Put simply: I will be having a caesarean over my cold dead body. Or more realistically, only if not having one will mean either me or the baby will die.
Last time I was pregnant I had an awful time. I had consistently low blood pressure and kept fainting. I had pre-eclampsia and polyhydramniosis (sorry about my spelling!) I was so very ignorant about childbirth and ended up having a caesarean after 'failure to progress'. I did so well until 6cm dilated, then the pain got unbearable because of the position my son was in. I had a few gulps of gas and air, vomited and refused more. Then they gave me a shot of pethidine which ended with me vomiting all over my midwife and having an asthma attack which put me on a nebuliser and then an oxygen mask. It also stopped my contractions, cold dead. They had previously been regular and almost..relieving. After 4 hours of bearing down, they wanted to give me an episiotomy and do a forceps delivery, but I refused and asked for a caesarean because the idea of a cut through my perineum was horrifying to me.
I feel really ashamed of the whole experience, although I'm trying to let go of old feelings, especially as another pregnancy becomes more likely. I'm such much more knowledgeable about pregnancy, nutrition, rest, exercises, perineal massage, exercises to turn the baby etc.

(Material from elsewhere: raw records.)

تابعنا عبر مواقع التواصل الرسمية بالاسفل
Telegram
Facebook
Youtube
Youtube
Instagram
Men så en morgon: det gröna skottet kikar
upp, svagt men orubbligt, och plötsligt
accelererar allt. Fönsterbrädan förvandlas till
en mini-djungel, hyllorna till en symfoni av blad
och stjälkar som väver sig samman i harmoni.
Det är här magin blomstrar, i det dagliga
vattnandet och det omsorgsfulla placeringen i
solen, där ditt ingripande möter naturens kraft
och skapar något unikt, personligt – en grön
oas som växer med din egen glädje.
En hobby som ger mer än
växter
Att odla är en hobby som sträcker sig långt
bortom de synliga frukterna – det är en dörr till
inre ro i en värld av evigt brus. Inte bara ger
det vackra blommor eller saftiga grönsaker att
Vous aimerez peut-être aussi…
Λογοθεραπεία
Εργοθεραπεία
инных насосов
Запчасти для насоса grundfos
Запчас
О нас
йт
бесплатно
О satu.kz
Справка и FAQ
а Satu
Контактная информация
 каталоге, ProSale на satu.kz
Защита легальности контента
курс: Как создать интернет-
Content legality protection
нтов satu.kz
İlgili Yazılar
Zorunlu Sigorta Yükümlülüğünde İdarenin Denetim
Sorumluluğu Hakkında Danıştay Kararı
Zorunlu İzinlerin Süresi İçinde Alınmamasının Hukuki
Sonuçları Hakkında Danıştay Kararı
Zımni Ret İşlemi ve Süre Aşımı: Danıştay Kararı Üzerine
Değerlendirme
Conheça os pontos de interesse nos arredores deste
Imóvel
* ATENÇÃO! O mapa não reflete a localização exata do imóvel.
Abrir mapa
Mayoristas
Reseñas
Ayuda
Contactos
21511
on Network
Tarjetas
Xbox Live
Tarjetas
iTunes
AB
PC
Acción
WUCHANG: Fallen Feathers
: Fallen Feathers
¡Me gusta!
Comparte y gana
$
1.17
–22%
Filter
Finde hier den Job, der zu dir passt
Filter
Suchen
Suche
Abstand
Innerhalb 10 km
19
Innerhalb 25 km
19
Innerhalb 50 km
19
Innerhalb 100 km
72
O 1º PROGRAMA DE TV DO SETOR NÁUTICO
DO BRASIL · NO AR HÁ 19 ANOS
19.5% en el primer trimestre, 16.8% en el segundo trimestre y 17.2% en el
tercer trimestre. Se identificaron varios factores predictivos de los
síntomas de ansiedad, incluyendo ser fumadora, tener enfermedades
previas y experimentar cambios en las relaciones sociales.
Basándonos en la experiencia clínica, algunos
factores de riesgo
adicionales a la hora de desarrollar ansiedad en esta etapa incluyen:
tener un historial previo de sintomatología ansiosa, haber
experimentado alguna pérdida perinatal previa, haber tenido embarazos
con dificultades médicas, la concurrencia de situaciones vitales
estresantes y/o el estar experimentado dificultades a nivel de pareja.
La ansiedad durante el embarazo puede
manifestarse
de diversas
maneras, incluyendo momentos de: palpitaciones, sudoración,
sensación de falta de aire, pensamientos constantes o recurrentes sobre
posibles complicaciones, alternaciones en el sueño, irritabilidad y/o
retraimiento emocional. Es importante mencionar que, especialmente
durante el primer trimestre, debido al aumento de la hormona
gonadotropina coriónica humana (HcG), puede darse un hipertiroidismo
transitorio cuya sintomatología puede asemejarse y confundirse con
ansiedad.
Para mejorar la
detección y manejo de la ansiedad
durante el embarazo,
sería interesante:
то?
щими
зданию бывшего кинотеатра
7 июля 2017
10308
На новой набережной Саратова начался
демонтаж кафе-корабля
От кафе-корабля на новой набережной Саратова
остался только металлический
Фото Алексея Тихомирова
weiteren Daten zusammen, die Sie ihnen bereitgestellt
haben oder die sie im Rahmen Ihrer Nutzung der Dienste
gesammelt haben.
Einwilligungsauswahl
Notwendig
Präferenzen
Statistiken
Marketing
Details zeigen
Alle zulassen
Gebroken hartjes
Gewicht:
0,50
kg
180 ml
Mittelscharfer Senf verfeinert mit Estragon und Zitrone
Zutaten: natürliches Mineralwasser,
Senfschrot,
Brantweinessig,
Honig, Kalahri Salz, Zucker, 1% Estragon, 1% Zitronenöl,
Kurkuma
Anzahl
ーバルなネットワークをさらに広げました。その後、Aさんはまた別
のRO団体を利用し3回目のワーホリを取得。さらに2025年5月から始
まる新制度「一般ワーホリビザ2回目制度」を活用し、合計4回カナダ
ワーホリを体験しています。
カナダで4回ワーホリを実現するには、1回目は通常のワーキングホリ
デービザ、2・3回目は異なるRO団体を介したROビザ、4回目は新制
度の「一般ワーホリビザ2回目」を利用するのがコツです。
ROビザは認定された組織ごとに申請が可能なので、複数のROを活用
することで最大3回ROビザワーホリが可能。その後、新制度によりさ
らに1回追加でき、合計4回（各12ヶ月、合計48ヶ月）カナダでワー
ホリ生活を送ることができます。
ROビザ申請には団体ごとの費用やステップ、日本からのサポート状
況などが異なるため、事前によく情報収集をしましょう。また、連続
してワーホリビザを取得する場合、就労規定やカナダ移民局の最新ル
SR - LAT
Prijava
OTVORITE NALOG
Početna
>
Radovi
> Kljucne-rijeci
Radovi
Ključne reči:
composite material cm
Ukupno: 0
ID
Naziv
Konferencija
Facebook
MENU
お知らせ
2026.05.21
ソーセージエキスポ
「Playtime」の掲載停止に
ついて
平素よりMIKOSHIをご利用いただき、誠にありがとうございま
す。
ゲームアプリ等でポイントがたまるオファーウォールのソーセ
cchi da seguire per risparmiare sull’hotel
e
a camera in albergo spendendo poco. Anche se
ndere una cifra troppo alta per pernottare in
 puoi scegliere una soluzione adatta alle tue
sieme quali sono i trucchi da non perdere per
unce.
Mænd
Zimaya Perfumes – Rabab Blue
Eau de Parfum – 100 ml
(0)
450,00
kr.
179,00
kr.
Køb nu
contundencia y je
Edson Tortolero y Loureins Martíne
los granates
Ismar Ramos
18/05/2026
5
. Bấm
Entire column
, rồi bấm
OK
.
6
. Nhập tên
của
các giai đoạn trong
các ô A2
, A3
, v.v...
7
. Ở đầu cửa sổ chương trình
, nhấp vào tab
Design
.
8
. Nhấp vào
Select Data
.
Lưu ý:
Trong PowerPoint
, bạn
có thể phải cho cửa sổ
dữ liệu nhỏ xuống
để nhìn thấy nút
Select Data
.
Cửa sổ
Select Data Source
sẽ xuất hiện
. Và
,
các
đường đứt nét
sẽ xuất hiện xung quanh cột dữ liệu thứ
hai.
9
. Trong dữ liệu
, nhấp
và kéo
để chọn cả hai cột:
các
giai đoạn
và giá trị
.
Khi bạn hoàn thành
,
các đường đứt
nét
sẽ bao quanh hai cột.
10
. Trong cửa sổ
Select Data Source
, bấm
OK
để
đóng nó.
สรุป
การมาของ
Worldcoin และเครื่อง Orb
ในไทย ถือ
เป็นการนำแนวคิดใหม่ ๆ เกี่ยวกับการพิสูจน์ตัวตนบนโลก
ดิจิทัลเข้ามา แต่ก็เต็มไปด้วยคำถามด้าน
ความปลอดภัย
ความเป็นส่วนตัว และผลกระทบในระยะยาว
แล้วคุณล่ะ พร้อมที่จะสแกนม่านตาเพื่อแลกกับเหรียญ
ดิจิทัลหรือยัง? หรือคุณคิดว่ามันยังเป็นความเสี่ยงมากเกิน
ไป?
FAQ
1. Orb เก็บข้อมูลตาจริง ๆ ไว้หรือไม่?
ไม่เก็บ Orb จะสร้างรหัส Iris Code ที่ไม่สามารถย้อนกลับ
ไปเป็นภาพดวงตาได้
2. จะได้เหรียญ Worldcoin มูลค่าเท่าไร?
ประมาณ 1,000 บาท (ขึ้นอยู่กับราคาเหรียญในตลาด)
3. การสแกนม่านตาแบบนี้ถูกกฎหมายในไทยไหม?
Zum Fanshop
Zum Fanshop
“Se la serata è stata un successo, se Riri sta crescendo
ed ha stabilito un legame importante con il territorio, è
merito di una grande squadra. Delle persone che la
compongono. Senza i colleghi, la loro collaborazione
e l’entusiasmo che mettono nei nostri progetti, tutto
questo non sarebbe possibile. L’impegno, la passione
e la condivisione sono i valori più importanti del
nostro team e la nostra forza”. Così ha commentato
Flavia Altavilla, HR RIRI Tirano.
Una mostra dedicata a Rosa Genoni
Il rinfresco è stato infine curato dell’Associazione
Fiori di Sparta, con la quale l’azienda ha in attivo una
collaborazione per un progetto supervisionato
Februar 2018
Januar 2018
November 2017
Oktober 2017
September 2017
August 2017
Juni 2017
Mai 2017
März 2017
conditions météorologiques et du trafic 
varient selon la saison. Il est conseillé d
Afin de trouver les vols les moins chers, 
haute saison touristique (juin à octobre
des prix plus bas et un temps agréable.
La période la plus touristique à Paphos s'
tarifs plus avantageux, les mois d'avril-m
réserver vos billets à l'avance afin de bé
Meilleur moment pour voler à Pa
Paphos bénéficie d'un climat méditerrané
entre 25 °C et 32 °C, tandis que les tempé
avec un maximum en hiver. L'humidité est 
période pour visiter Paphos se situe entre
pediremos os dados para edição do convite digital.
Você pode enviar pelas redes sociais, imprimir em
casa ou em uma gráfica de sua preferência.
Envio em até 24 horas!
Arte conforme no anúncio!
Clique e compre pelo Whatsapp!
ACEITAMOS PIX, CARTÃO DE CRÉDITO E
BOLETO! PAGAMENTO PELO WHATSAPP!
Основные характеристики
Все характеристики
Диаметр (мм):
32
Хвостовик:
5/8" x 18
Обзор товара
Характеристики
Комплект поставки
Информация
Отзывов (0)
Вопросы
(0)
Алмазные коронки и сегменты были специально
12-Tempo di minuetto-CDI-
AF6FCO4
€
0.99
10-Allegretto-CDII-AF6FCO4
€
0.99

I know breathing exercises for the birth, massage techniques and would possibly consider using a TENS machine. But I absolutely don't want drugs, doctors or a caesarean unless me or the baby is dying. I'd rather do it with just my partner, my son and myself. A friend actually said to me, oh are you sure they'd let you do that after last time? I was like...let!? There is no question of 'let', I will do what I want with my baby and my body!
I really want to read as many different experiences as possible. Can anyone share any links/experiences with me, pretty please?